Non solo salata: 5 pizze dolci di cui innamorarsi

8 Luglio 2019

La ricerca della pizza migliore, quella più digeribile, quella con il miglior equilibrio impasto-ingredienti, è pressoché infinita, specie in Italia. Ma come se la cavano i pizzaioli con i dessert? C’è chi proprio non vuole sentirne parlare, fedele alla linea della sola pizza con condimenti salati. C’è chi invece non ha paura di osare e sperimentare, osando con le pizze dolci.

  1. Crisommola (Franco Pepe). Da Pepe in Grani a Caiazzo (CE) il dessert rende omaggio all’albicocca del Vesuvio con la pizza Crisommola.
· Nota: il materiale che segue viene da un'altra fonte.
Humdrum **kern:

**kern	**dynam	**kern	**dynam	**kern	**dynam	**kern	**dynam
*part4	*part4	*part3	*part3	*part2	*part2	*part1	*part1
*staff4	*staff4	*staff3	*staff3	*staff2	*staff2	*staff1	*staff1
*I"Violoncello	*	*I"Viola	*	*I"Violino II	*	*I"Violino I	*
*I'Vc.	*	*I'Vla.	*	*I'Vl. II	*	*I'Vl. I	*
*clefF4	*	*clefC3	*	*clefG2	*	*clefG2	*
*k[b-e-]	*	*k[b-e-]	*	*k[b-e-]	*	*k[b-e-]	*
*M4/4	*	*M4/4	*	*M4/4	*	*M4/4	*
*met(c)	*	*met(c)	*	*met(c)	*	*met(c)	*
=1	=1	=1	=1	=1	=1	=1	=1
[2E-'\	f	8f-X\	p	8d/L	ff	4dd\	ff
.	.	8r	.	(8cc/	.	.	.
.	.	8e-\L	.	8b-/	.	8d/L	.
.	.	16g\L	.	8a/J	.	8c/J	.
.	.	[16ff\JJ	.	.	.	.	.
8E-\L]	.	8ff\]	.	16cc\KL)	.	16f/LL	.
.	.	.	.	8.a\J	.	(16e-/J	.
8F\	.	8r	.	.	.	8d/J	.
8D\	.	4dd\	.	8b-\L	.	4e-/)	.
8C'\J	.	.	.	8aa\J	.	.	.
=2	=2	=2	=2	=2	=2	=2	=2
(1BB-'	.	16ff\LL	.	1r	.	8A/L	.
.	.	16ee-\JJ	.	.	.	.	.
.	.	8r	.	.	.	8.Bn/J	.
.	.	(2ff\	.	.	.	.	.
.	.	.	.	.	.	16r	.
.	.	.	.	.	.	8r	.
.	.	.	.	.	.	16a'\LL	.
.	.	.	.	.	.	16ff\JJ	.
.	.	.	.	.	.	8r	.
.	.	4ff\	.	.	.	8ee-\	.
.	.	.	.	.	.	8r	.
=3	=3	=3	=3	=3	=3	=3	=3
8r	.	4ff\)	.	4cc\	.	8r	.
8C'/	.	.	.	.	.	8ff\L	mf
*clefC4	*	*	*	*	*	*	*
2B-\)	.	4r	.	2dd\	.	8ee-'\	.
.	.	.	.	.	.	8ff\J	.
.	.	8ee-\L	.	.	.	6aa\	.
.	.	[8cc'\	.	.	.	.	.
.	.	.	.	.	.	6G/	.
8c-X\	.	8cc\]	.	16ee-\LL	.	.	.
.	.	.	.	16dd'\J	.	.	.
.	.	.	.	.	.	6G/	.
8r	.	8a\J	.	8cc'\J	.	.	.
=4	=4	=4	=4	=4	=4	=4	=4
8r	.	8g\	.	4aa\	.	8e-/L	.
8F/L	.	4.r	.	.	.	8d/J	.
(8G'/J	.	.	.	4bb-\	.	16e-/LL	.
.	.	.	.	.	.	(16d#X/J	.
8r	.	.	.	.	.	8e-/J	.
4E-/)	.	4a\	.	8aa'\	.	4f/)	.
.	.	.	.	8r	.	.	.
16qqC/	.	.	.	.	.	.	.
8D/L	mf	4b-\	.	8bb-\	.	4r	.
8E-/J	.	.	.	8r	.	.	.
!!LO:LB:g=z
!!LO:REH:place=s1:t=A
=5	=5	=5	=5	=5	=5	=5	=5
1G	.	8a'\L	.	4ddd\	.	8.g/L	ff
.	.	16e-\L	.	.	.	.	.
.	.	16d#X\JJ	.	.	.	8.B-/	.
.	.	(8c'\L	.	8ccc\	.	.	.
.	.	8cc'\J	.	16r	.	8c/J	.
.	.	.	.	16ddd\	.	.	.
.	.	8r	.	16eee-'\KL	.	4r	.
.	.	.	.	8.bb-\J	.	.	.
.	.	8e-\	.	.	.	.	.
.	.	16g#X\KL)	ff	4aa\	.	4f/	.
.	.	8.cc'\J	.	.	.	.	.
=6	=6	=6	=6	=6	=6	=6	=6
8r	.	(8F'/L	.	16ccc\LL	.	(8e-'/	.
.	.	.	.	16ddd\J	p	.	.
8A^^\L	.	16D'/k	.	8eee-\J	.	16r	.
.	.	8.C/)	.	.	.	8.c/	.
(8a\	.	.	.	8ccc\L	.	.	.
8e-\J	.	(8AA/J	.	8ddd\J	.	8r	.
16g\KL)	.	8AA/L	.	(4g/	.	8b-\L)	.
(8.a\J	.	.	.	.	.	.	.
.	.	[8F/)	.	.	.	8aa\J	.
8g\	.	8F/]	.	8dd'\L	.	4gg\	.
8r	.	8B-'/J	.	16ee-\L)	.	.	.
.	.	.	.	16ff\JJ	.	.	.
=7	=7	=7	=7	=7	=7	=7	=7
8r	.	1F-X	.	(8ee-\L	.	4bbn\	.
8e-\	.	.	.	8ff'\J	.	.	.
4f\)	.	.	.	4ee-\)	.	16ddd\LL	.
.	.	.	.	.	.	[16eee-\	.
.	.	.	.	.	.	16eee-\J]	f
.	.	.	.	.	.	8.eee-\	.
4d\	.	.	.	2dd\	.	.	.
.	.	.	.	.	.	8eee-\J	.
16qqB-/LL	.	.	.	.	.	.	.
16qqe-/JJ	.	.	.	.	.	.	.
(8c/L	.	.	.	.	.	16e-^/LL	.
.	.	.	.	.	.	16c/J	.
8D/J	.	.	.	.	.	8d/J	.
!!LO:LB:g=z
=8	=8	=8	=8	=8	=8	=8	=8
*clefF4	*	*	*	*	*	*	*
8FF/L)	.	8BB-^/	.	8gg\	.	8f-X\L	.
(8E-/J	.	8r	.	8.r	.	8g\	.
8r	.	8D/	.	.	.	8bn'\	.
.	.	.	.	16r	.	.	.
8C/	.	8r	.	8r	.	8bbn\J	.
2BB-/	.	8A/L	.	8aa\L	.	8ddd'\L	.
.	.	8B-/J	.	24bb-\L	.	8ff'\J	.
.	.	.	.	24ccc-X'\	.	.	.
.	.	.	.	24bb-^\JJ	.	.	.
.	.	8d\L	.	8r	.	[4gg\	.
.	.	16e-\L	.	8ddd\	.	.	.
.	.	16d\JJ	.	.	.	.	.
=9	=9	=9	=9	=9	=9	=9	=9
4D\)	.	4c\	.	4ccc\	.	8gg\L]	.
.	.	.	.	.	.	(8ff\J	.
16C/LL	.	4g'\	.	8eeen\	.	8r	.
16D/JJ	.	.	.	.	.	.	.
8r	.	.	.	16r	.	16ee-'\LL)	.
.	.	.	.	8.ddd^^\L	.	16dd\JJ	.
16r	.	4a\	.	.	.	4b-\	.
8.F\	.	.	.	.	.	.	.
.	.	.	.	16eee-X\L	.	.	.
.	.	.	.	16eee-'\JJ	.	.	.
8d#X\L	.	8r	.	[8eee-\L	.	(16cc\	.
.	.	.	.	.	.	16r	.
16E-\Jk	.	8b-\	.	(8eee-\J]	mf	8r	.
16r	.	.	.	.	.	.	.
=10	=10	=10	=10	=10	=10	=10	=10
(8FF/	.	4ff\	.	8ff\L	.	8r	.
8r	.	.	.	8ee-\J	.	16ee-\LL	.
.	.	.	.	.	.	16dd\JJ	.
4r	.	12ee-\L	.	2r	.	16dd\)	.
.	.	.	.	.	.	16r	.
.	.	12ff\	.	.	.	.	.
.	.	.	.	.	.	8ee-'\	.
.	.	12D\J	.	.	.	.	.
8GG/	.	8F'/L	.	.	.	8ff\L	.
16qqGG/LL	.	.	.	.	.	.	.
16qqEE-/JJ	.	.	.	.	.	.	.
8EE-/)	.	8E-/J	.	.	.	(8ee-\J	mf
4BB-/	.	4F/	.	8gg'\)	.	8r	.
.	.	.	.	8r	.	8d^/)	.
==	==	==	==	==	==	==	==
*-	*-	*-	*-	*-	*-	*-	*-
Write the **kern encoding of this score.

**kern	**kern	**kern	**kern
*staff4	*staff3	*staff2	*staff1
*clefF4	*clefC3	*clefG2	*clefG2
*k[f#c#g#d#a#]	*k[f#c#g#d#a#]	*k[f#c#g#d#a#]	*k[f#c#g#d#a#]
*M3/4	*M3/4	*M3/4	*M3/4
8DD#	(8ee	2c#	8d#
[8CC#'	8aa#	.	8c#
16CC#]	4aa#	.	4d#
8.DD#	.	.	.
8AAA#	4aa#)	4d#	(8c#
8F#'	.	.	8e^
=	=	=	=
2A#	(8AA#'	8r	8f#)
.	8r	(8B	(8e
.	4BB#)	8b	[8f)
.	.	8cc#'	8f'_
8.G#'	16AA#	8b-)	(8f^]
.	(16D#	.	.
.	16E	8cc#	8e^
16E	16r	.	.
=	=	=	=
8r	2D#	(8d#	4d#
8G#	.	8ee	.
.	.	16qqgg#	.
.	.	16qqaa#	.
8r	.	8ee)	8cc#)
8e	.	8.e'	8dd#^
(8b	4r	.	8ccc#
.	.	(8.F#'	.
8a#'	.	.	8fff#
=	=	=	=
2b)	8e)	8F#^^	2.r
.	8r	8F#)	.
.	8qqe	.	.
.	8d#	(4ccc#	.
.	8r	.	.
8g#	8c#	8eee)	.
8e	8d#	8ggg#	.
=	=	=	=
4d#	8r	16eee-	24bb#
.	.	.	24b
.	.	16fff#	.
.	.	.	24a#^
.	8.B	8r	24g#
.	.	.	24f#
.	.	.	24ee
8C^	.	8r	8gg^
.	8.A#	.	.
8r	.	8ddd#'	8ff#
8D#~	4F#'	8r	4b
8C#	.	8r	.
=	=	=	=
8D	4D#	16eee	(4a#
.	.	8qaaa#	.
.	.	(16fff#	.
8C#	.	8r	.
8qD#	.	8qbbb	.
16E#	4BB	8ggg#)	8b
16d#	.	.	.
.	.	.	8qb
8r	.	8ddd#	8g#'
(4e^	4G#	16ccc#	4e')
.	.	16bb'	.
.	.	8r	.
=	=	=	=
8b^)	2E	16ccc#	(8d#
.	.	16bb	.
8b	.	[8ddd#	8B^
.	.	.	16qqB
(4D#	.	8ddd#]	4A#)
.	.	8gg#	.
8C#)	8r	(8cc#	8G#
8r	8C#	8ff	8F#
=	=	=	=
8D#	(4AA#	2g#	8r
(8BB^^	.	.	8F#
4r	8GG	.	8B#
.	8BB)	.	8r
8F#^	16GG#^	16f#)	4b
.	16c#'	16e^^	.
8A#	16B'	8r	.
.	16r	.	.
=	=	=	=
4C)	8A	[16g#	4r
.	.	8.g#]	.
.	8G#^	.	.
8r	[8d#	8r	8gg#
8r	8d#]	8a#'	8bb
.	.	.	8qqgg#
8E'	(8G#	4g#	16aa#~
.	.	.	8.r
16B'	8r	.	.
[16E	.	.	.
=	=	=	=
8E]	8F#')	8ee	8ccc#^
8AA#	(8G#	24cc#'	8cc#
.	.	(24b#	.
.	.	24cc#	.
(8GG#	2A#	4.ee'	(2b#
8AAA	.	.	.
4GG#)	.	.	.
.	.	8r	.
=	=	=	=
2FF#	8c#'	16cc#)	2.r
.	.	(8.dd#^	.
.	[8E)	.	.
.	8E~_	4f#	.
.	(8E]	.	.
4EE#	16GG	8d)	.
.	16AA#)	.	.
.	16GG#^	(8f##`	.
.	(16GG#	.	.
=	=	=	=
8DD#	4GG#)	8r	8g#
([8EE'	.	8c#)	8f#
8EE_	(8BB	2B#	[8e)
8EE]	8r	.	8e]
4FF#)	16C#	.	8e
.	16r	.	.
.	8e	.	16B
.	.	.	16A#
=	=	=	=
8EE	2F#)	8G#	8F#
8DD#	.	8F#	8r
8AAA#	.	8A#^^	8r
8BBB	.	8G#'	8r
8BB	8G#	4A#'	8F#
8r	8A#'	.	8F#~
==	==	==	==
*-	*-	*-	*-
Questo frutto a rischio estinzione è servito su un impasto di pizza fritto a cui, ancora caldo, è aggiunta la ricotta di bufala campana DOP impreziosita dall’aroma del limone di Sorrento. A chiudere: la confettura di Crisommola, la granella di nocciole tostate di Giffoni, la polvere amara di olive caiazzane e le foglie di menta.
  2. Pizza Polacca (Gianfranco Iervolino). Da Morsi& Rimorsi di Gianfranco Iervolino ad Aversa (CE) si può assaggiare la pizza Polacca. Il pizzaiolo Giuseppe Casale ha riproposto nel suo menu una versione in pizza dell’omonimo dolce aversano. L’impasto diventa lo scrigno in cui custodire la crema pasticcera e le amarene sciroppate. La superficie della pizza Polacca è poi spennellata con una miscela di latte e tuorlo. In uscita, la pizza è decorata con lo zucchero semolato. Inoltre Casale ha affiancato alla Polacca la Bombabà, una vera provocazione per chi è perennemente a dieta. Il dolce inizia dalla base della pizza, fatta con un impasto al cacao. Anche in questa pizza dessert c’è la crema Chantilly, che riempie il cornicione. In uscita è spalmata di Nutella e sono aggiunti dei piccoli babà con la panna montata.
  3. Pizza dolce e pizza Bruna (Ciro di Giovanni). Il progetto Sakura Club di Ciro Di Giovanni alla Pizzeria Magma di Torre del Greco (NA) vuole omaggiare la pizza napoletana in tutte le sue forme, compresa quella dolce. Nel menu del ristorante non poteva dunque mancare il dessert tondo. La pizza dolce San Giuseppe riprende due ingredienti essenziali – la crema pasticcera e le amarene, e le serve su un disco di pasta cotto al forno. In più alla San Giuseppe si aggiunge la Bruna. L’impasto al cacao si riempie di latte cotto di bufala, pera e cioccolato fondente. Non è servita nei mesi estivi. 
  4. Pizza dolce (Francesco Martucci). Anche Martucci a I Masanielli a Caserta usa una base fritta, che poi inforna a tre temperature differenti. Lo shock termico serve a dare croccantezza alla pizza. In uscita, è guarnita con mousse di ricotta di bufala campana DOP, mela annurca cotta sotto sale e melassa di fichi del Cilento Santomiele. Esiste anche la Nocciola 360°, con farina di nocciole per l’impasto (fritto e poi al forno), ricotta di bufala, crema e granella di nocciole di Avella. 
  5. Tra fior di fragola e croccante (Pier Daniele Seu). Questa pizza – servita a Roma da Seu Pizza Illuminati si è guadagnata il premio di Miglior pizza dessert 2018 del Gambero Rosso. La sua pizza tonda, leggera e impalpabile, si trasforma per il dolce, arricchendosi di zucchero di canna, fragole in osmosi, coulis di fragola, mantecato di ricotta e lime, a cui si aggiunge anche un croccante di frutta secca fatto in casa.